Nous vous tiendrons informés de la suite des événements
Comme vous devez le savoir, Paul et Julien ont quitté le cabinet début juin pour poursuivre leur expérience ailleurs.
Depuis Avril, nous nous battons afin de pouvoir remplacer ces 2 partants. 2 jeunes kinés se sont engagés à nous rejoindre, afin d'assurer la continuité des soins et de maintenir notre centre en équilibre financier. En effet, une structure aussi grande que la nôtre ne peut tourner efficacement qu'avec un nombre minimum de praticiens.
C'était sans compter sur l'absurdité du système.
L'assurance-maladie nous refuse le conventionnement de nos 2 kinésithérapeutes car, selon eux, il y a trop de kinés dans le secteur...

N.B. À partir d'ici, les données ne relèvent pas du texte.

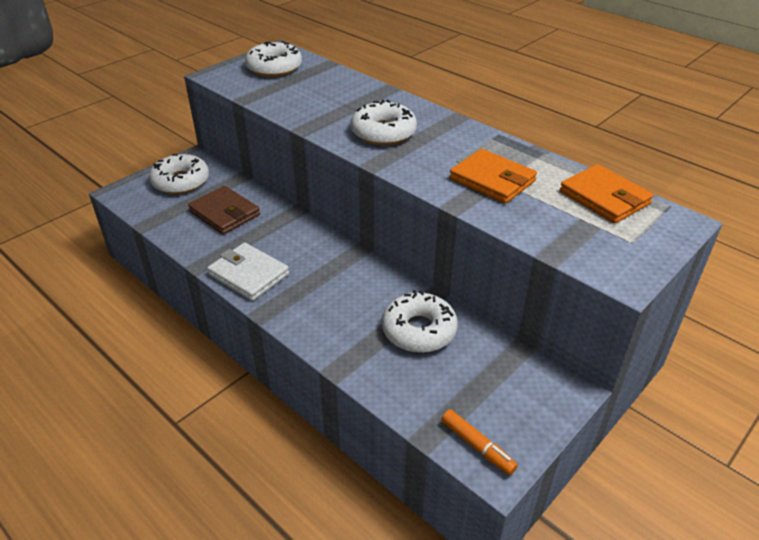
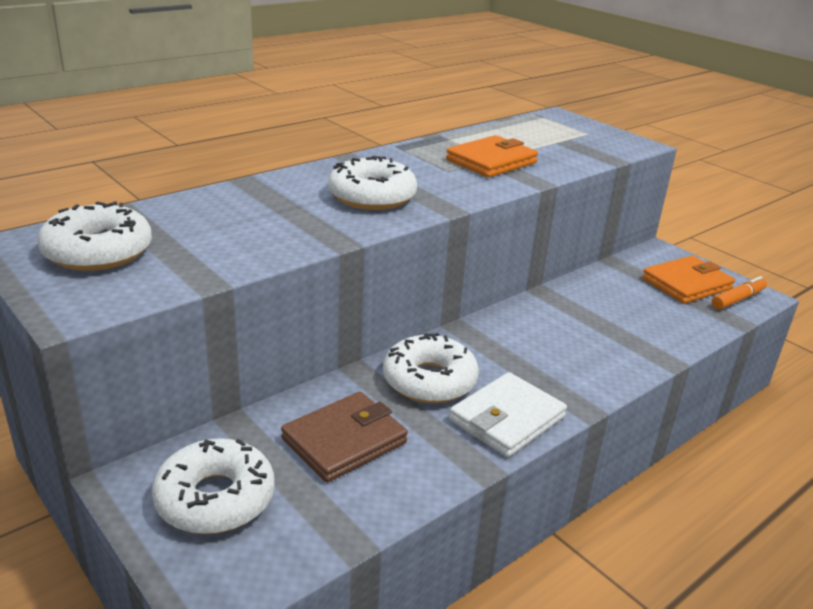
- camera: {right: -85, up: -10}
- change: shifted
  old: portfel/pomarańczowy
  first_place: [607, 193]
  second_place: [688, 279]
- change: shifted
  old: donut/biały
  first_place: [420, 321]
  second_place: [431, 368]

Notre secrétariat croule sous les appels téléphoniques de patients en attente de soins. Les cabinets du secteur ne prennent plus de patients. Toute la profession est débordée.
Malgré cette constatation, rien n'y fait. Notre recours auprès de la Commission Nationale Paritaire de l'assurance-maladie n'a pas abouti. Nos syndicats, unanimes, ont soutenu notre démarche.
Rien n'y fait.
Inconsciente de la réalité du terrain, de la fatigue morale et physique des praticiens de santé, de l'errance médicale des patients et du poids écrasant des charges, l'assurance-maladie signe notre arrêt de mort.
Nous avons créé ce centre il y a 20 ans, poussés par les demandes des médecins, du CHRU, afin de proposer une prise en charge libérale large des patients opérés. Nous sommes passés par de nombreux obstacles inhérents à la taille hors norme de notre cabinet, mais nous avions trouvé notre équilibre avec 11 praticiens...avant que la législation en décide autrement.
Aujourd'hui, débordés, fatigués, écœurés, notre avenir semble plus qu'incertain.
Aussi, la responsabilité qui nous incombe d'assurer la continuité des soins, l'accès aux soins pour tous, n'est plus de notre ressort. L'assurance-maladie en porte désormais l'unique responsabilité. Et j'invite les patients en difficulté par cette décision, les très nombreux patients sur liste d'attente, à se tourner vers leurs médecins, à questionner leurs politiques et à écrire à l'assurance-maladie pour demander des comptes.
Quant à nous, nous allons tenter de garder la tête hors de l'eau, et nous battre, en justice, contre cette injustice.